Jorge Coli
jorgecoli@uol.com.br
Crítico de arte e professor titular em História da Arte e da Cultura, no Instituto de Filosofia e Ciências Humanas da Unicamp
Proust tem como essência a semelhança e a aparência. Por elas vê as artes, procurando captar o que há de comum entre as formas. Mas que lugar é esse que a preposição "entre" indica? Não há apenas dois lugares, o de uma imagem e de outra imagem, o de uma aparência e de outra aparência. Há um terceiro lugar, uma terceira margem do rio, onde o semelhante se funde no semelhante, onde a analogia se metamorfoseia em fusão.
Proust frequentou o Louvre na juventude e fez viagens a Veneza, Pádua, Holanda e Bélgica. Essas atividades são testemunhos de um contato intenso com as obras reais que descobria, mas não significam uma presença reiterada diante das mesmas obras. Sua familiaridade com a arte vinha de um outro modo: por meio de reproduções, sobretudo fotográficas.

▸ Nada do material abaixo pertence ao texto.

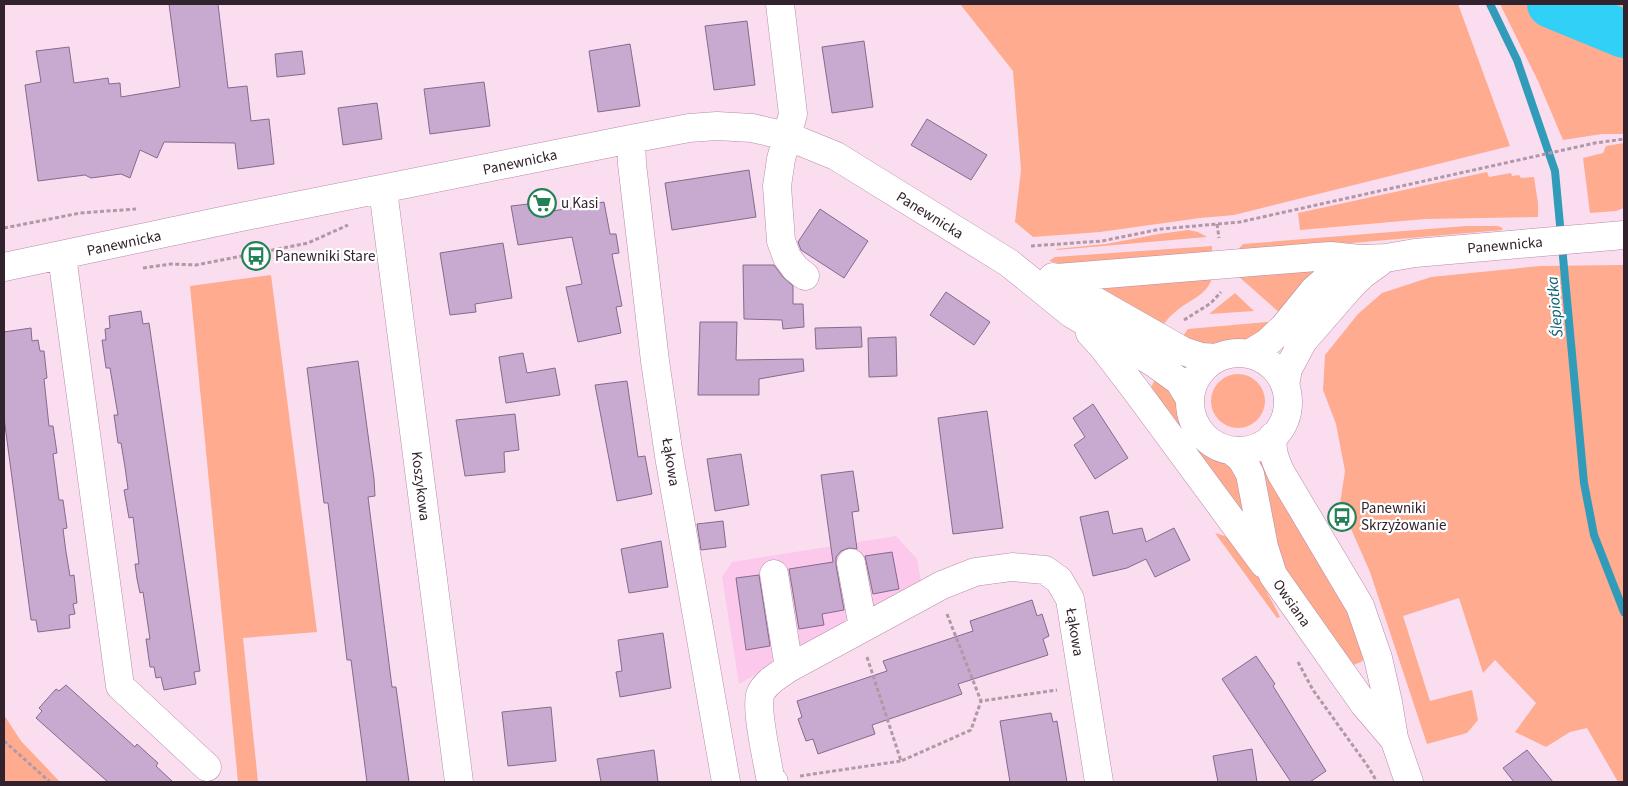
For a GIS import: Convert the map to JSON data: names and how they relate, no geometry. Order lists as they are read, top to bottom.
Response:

Charles Swann, o personagem principal da saga, prepara-se para contemplar uma escultura e uma igreja medieval na cidade imaginária de Balbec, que aparece no terceiro volume de Em Busca do Tempo perdido, O Caminho de Guermantes. Preparou-se antes, por meio de reproduções dessas obras. Quando está prestes a se deparar com o original, fica em estado de efervescência, mas logo desencanta. Diz ele: "O que vi, até agora, eram fotografias dessa igreja e, desses Apóstolos, dessa Virgem do pórtico, tão célebres, apenas as moldagens. Agora, é a própria igreja, é a própria estátua, elas, as únicas: é muito mais. Era menos, também, talvez". A estátua real é menos verdadeira que a estátua construída pelo espírito. Inserida na banalidade do cotidiano, é a escultura autêntica, a obra de arte única, que perde a sua aura.
Isto pressupõe uma idéia complexa: a obra de arte não se reduz à sua existência material. Essa materialidade tornou-se uma espécie de lastro que pode ser substituído, muitas vezes, pelas representações materiais — a fotografia, a moldagem — e pelas representações do espírito, pela memória. O espectador termina por intuir as intuições, que brotam na matéria, mas existem fora dela.
A fotografia incorpora a semelhança da obra; não é a obra, mas faz parte dela. Proust nos leva para um caminho reflexivo diverso do que o filósofo alemão Walter Benjamin toma em seu conhecido texto A Obra de Arte na Era de Sua Reprodutibilidade Técnica. O conflito entre valor de culto e valor de exposição, que interessa Benjamin, é dissolvido por Proust numa síntese que, primeiro, não se importa com a ideia de exposição enquanto "exposição às massas" e que, em seguida, trata o objeto artístico em sua substância de cultura, que encarna uma espécie de "essência real".
No caso de Proust, não existe aura perdida pela reprodução técnica da fotografia, nem culto do original, nem cuidado com o que seria uma divulgação em ampla escala da imagem. Não existe condenação alguma das reproduções mecânicas, mas a constituição de uma verdade surgida da obra, capaz de fecundar as experiências (incluindo aqui a experiência fotográfica), que terminam por conduzir à verdade da obra.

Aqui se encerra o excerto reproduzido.